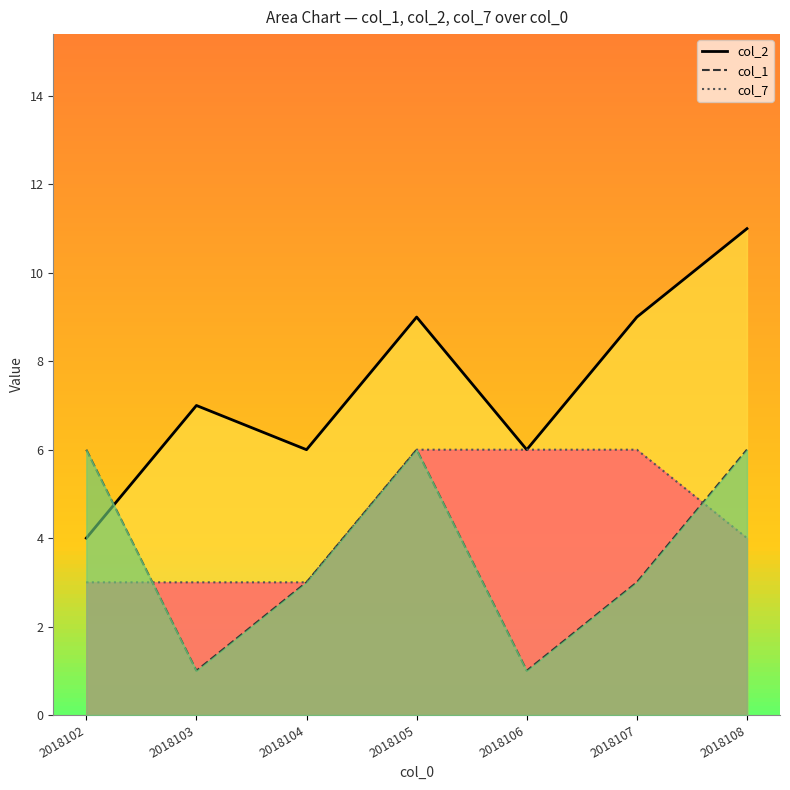

What is the total value across all series at 2018108?

21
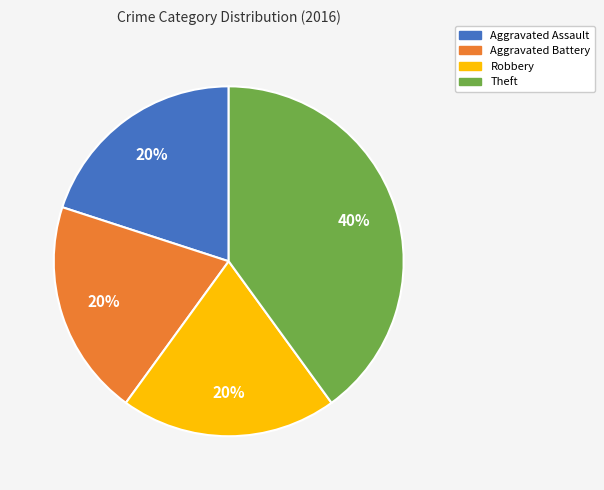

Combined, do Aggravated Assault and Robbery account for over 50%?

No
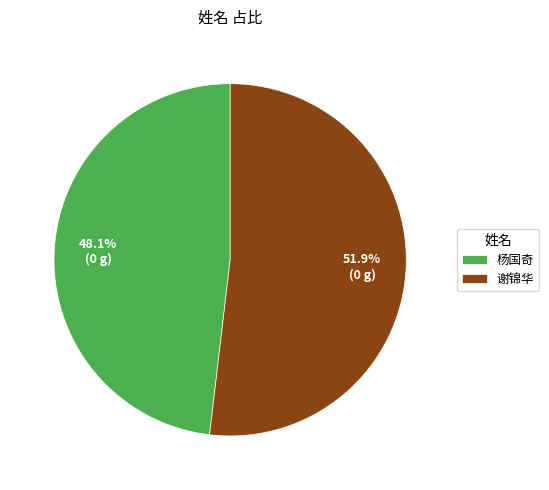

To the nearest percent, what is the difference between the largest and smallest slice percentages?

4%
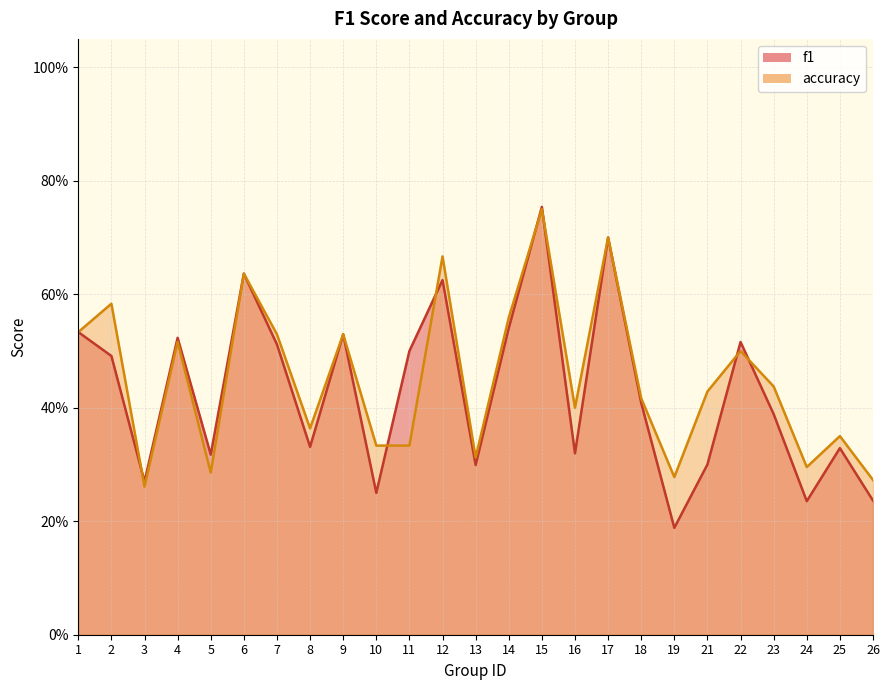

What is the difference between the maximum and second lowest values in the f1 series?

0.5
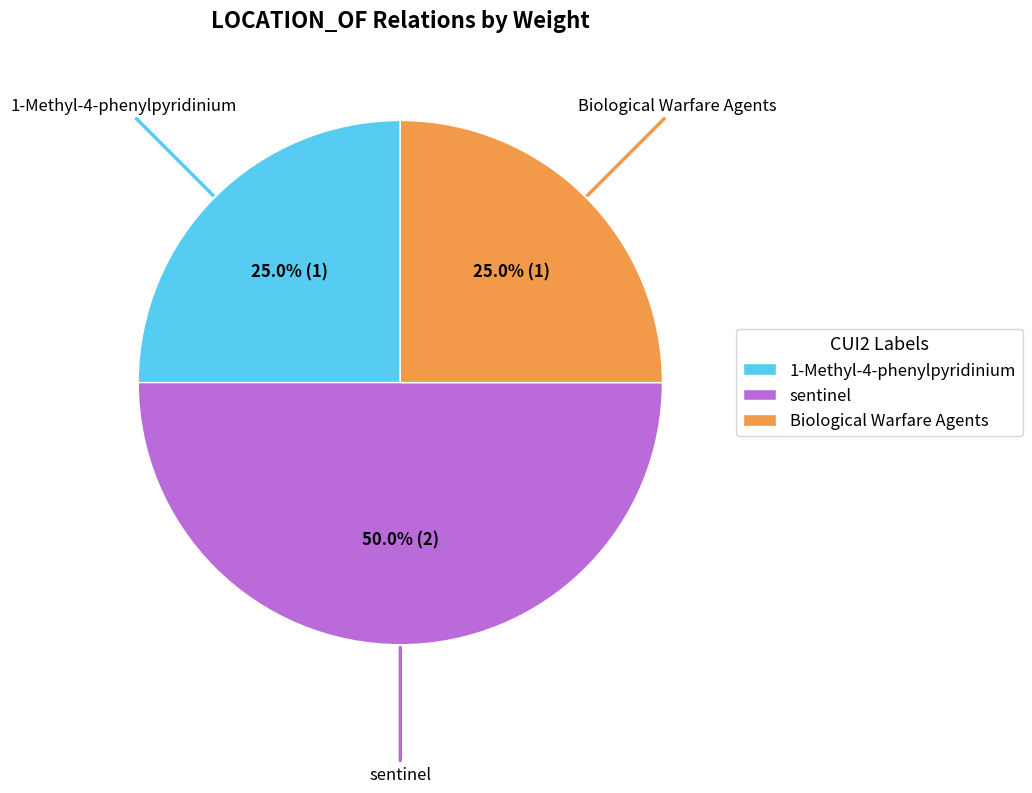

Which category has the biggest portion of the pie?

sentinel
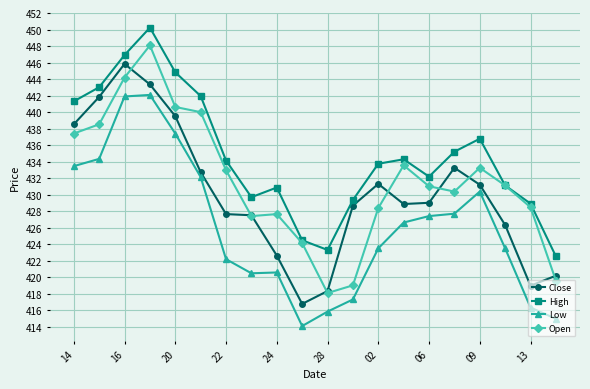

True or false: Low and Open intersect in this chart.

False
______________________________
WHAT NEEDS TO BE DONE → Copy all of the material above word for word, leaving out the pictures.

RESPONSE AREA →
What is the total value across all series at 2018108?

21

Combined, do Aggravated Assault and Robbery account for over 50%?

No

To the nearest percent, what is the difference between the largest and smallest slice percentages?

4%

What is the difference between the maximum and second lowest values in the f1 series?

0.5

Which category has the biggest portion of the pie?

sentinel

True or false: Low and Open intersect in this chart.

False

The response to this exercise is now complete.